Available data START

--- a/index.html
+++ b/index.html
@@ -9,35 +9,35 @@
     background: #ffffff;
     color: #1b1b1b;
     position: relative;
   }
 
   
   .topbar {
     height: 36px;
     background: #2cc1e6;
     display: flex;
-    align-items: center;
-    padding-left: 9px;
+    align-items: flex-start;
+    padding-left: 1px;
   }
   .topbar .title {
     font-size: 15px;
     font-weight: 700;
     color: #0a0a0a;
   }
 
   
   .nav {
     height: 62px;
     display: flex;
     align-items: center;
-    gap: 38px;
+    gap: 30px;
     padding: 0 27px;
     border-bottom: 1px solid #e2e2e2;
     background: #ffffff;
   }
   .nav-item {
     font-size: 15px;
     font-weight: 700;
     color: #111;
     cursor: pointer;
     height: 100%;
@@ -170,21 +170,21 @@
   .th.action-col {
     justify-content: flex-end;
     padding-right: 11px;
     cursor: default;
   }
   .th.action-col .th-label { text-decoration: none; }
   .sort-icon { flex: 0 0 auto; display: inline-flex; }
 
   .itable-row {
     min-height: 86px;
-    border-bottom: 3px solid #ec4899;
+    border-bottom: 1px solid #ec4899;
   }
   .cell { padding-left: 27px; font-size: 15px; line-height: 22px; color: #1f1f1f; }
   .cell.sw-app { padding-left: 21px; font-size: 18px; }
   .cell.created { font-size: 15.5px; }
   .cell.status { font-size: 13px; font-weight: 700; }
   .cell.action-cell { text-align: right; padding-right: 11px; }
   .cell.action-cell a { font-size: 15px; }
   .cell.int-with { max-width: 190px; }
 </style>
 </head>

Available data END
Available data START

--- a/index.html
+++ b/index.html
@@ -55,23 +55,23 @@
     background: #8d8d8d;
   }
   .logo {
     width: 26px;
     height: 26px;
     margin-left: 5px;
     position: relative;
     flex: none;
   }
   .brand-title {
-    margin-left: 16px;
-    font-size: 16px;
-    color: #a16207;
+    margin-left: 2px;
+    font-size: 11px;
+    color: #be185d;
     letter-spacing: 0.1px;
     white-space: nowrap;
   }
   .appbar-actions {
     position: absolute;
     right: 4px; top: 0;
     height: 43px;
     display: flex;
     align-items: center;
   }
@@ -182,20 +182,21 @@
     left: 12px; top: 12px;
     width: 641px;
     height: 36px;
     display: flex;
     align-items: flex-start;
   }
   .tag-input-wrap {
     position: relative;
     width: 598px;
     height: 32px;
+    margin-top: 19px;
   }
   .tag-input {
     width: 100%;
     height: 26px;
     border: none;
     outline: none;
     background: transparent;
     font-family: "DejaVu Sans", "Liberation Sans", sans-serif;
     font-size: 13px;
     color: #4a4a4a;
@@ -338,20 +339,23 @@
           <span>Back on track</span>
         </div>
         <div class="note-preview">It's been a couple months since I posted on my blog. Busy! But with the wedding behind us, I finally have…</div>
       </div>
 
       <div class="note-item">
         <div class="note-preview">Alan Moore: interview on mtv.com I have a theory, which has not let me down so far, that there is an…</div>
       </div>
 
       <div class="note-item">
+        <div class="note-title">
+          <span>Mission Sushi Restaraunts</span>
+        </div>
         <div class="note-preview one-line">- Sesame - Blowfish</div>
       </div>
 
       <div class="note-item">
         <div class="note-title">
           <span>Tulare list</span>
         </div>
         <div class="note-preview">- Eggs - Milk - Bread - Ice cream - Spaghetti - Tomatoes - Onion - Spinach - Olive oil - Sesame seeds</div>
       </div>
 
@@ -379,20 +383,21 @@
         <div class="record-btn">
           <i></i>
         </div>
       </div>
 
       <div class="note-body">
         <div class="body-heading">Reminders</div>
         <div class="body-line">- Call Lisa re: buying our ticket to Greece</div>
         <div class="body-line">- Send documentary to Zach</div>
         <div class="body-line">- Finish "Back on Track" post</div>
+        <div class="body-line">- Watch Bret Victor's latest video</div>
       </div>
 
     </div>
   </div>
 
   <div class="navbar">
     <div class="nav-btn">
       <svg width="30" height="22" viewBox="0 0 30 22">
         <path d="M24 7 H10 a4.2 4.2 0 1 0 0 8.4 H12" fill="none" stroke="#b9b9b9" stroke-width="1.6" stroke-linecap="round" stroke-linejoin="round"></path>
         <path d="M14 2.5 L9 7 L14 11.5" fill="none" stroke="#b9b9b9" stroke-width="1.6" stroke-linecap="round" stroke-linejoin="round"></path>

Available data END

- Your objective
Go through the records above line by line and say how many lines include "stroke", giving only that number.

- Result of this exercise
2